The ongoing entry of the homegrown Country Fair convenience store chain into the business of selling beer and wine punctuates how much the experience of shopping for those products in Pennsylvania has changed.

As reporter Madeleine O’Neill detailed this week, six Country Fair locations have started selling beer in the past year, and all but one of those stores sells bottles of wine. Wine sales will be coming to the sixth store as well. . .

The payoff for consumers as beer and wine are sold in more places? Ask Deon Person.

“It’s just convenient,” Person told O’Neill as he picked up a six-pack at the Country Fair store at West 18th and Sassafras streets. . .

Expansion of consumer choice and convenience started in earnest in 2010 with a Pennsylvania Supreme Court ruling that rejected a challenge by the Malt Beverage Distributors Association of Pennsylvania — a trade group representing beer distributors — to grocery stores’ right to use their restaurant liquor licenses to sell two six-packs of beer for takeout.

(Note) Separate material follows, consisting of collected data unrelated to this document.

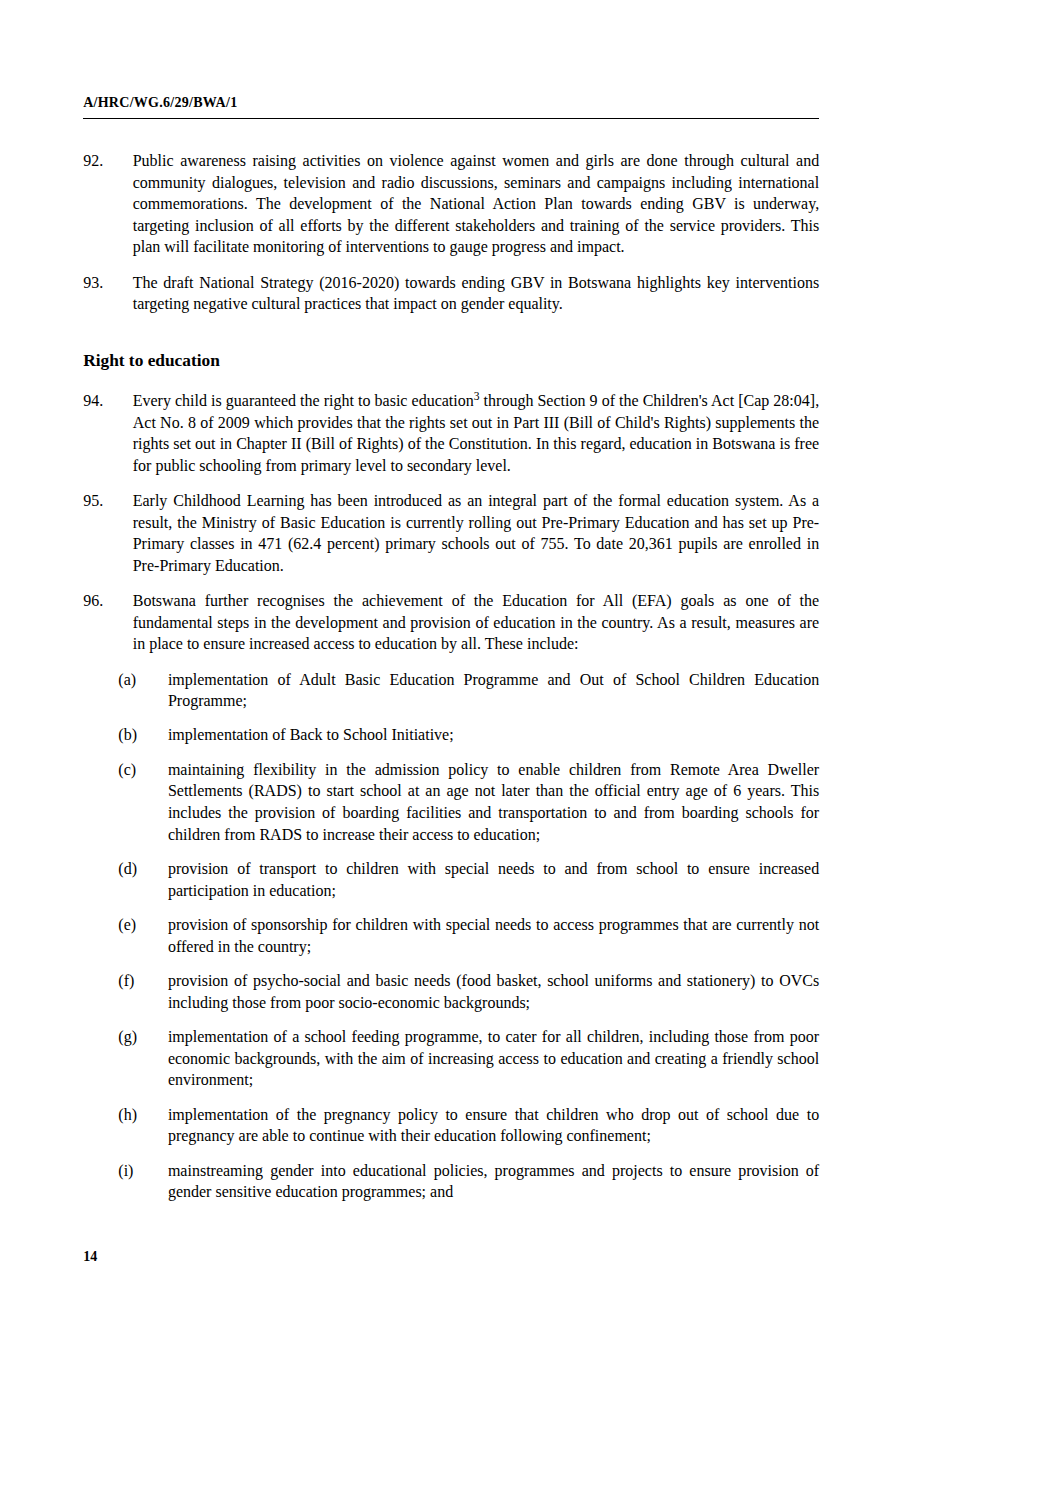A/HRC/WG.6/29/BWA/1
92.
Public awareness raising activities on violence against women and girls are done through cultural and community dialogues, television and radio discussions, seminars and campaigns including international commemorations. The development of the National Action Plan towards ending GBV is underway, targeting inclusion of all efforts by the different stakeholders and training of the service providers. This plan will facilitate monitoring of interventions to gauge progress and impact.
93.
The draft National Strategy (2016-2020) towards ending GBV in Botswana highlights key interventions targeting negative cultural practices that impact on gender equality.
Right to education
94.
Every child is guaranteed the right to basic education3 through Section 9 of the Children's Act [Cap 28:04], Act No. 8 of 2009 which provides that the rights set out in Part III (Bill of Child's Rights) supplements the rights set out in Chapter II (Bill of Rights) of the Constitution. In this regard, education in Botswana is free for public schooling from primary level to secondary level.
95.
Early Childhood Learning has been introduced as an integral part of the formal education system. As a result, the Ministry of Basic Education is currently rolling out Pre-Primary Education and has set up Pre-Primary classes in 471 (62.4 percent) primary schools out of 755. To date 20,361 pupils are enrolled in Pre-Primary Education.
96.
Botswana further recognises the achievement of the Education for All (EFA) goals as one of the fundamental steps in the development and provision of education in the country. As a result, measures are in place to ensure increased access to education by all. These include:
(a) implementation of Adult Basic Education Programme and Out of School Children Education Programme;
(b) implementation of Back to School Initiative;
(c) maintaining flexibility in the admission policy to enable children from Remote Area Dweller Settlements (RADS) to start school at an age not later than the official entry age of 6 years. This includes the provision of boarding facilities and transportation to and from boarding schools for children from RADS to increase their access to education;
(d) provision of transport to children with special needs to and from school to ensure increased participation in education;
(e) provision of sponsorship for children with special needs to access programmes that are currently not offered in the country;
(f) provision of psycho-social and basic needs (food basket, school uniforms and stationery) to OVCs including those from poor socio-economic backgrounds;
(g) implementation of a school feeding programme, to cater for all children, including those from poor economic backgrounds, with the aim of increasing access to education and creating a friendly school environment;
(h) implementation of the pregnancy policy to ensure that children who drop out of school due to pregnancy are able to continue with their education following confinement;
(i) mainstreaming gender into educational policies, programmes and projects to ensure provision of gender sensitive education programmes; and
14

Two additional changes signed into law by Gov. Tom Wolf in 2016 further expanded shoppers’ options. The first allowed grocery and convenience stores selling beer to also sell up to four 750-milliliter bottles of wine to go. Previously wine could be purchased only at state-run liquor stores or wineries. . .

Second change helped level the playing field for beer distributors by allowing them to sell beer in any quantity, including six-packs, quarts and growlers. Distributors previously had been limited to sales by the case or keg.

We’ve long advocated for liquor law reforms that focus more on those doing the buying instead of those doing the selling, and bring Pennsylvania more in line with other states. And we still believe the state shouldn’t be in the liquor business except for roles in regulation and law enforcement.

But the changes in beer and wine sales have gone a long way toward improving access, choice and convenience for consumers. In addition, the LCB expanded hours and improved customer service at the state liquor stores.

It took far too long, but now Pennsylvania consumers have more options to buy what they want in the quantities they want and where they want. Imagine that.

The above editorial was published Dec. 21 by the Erie Times. Its views are its own. Its length has been shortened.